Customers put forward clear requirements: each two core ECS should be able to support 100 concurrent visits, and the end-to-end delay range of each message is tens of milliseconds, that is, the time from the beginning of producer sending to receiving consumer response. After using the Kafka queue of DMS, the delay reaches about 500ms when the concurrent access is 100, even the delay reaches second level, which is far from meeting the customer’s business demands. Comparatively speaking, customers use their own native Kafka in the pod area, and the test delay is only about 10 ~ 20ms when the concurrent access is 100. So the question is, under the condition of the same concurrent traffic, why is the delay so different between the Kafka queue in DMS and the native Kafka queue in pod? Mr. Peng, our DMS architect, has perfectly solved this customer problem after a series of analysis on this delay problem. Let’s take a look at his mental journey.

Analysis of difficult problems

According to the simulated customer service model, Mr. Peng has also constructed a test program on Huawei cloud production environment, and also simulated and constructed 100 concurrent visits. Through the test, it is found that the average delay time obtained by pressure test on Huawei cloud production environment is about 60ms. What’s the difference between the delay value of class production and that measured by customers in real production environment? The problem has become complicated.

Mr. Peng made a quick decision and decided to run the constructed test program on Huawei cloud now network to see what the reason is. At the same time, the same test program is deployed on the client’s ECS server to simulate the construction of 100 concurrency. The comparison table of delay results is as follows:
Kafka real combat: how to reduce Kafka message delay by 10 times per second

Table 1 time delay comparison between Huawei cloud network and similar production environment

From the results of the delay comparison table, Mr. Peng found that even under the same concurrent pressure, the delay of Huawei cloud network is much worse than that of similar production. Mr. Peng realized that there are two problems to be analyzed: why is the delay of Huawei cloud network worse than that of similar production? How to solve the problem that the delay performance of DMS Kafka queue is worse than that of native Kafka queue? Mr. Peng made the following analysis:

Delay Analysis

The essence of regression problem is how the delay of DMS Kafka queue is generated? What are the controllable end-to-end delays? Mr. Peng gave the following formula

Total delay = queue delay + send delay + write delay + copy delay + pull delay

Queue entry delay: the time taken for a message to enter the queue of the sending partition after entering the Kafka SDK, and then to be sent after the message is packaged.

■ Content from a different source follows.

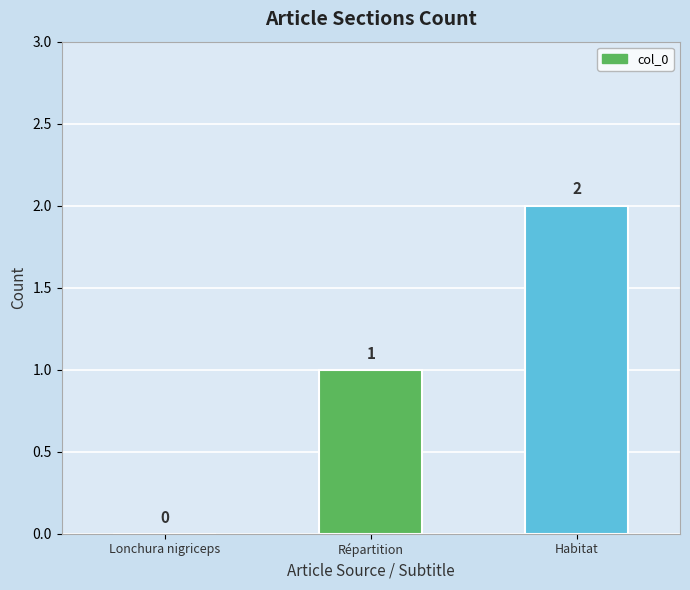

Does the chart contain stacked bars?

No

Sending delay: the time when a message is sent from the producer to the server.

Write delay: the time when a message is written to the Kafka leader.

Replication delay: consumers can only consume messages below the high water level (that is, messages saved by multiple replicas), so the time from the message being written to Kafka leader, to all replicas being written to the message, until it rises to the high water level is the delay of message replication.

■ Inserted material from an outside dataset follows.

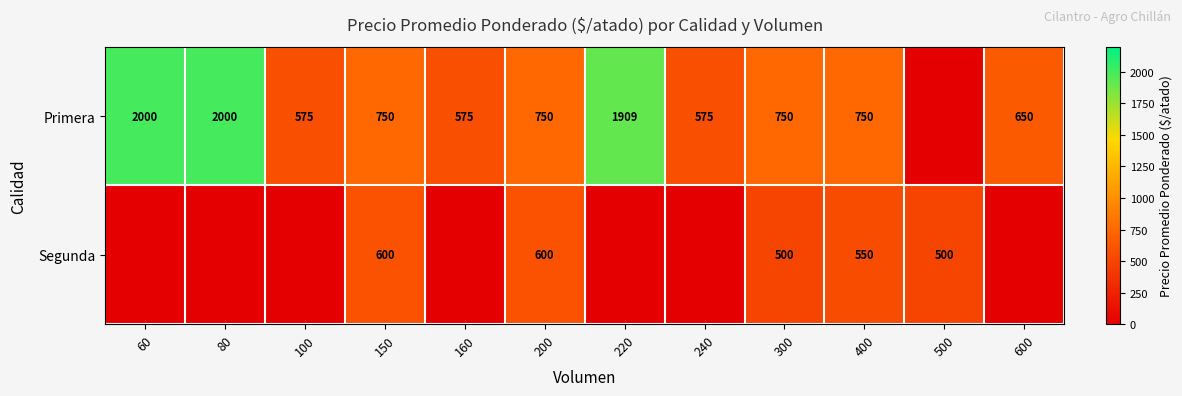

At 150, list the series in order from smallest to largest.

Segunda, Primera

Pull delay: the time taken by consumers to pull data in pull mode.

(1) Queue time delay

Which part of the current network has the greatest delay? Through our program, we can see that the delay of waiting in the queue is very large, as shown in the following figure:
Kafka real combat: how to reduce Kafka message delay by 10 times per second

That is, messages are waiting in the queue of the production side, there is no time to send!

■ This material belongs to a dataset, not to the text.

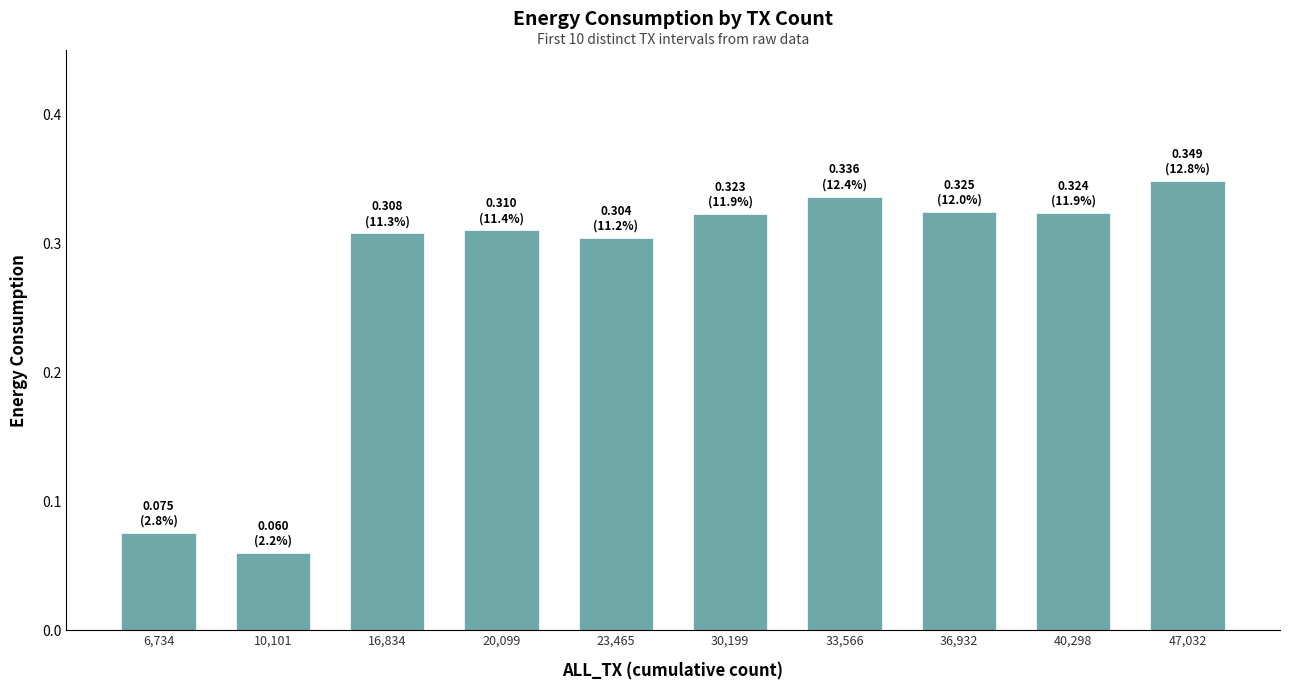

Count the values in the range 0 to 1.

10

Let’s look at other delay analysis. Because it can’t be tested in the existing network, we have tested the same pressure in class production, and the other delays are as follows:

(2) Replication delay

The following is class production environment test 1 and issued
Kafka real combat: how to reduce Kafka message delay by 10 times per second

From the perspective of logs, replication delay is included in remotetime. Of course, this time also includes the slow write delay of producers. However, to a certain extent, replication delay is also a factor to improve performance delay.

(3) Write delay

Because users use high throughput queues and write to disks asynchronously, we can see from the logs that the write latency is very low (Localtime), so we can judge that it is not a bottleneck

Transmission delay and pull delay are related to network transmission. This optimization is mainly determined by adjusting TCP parameters.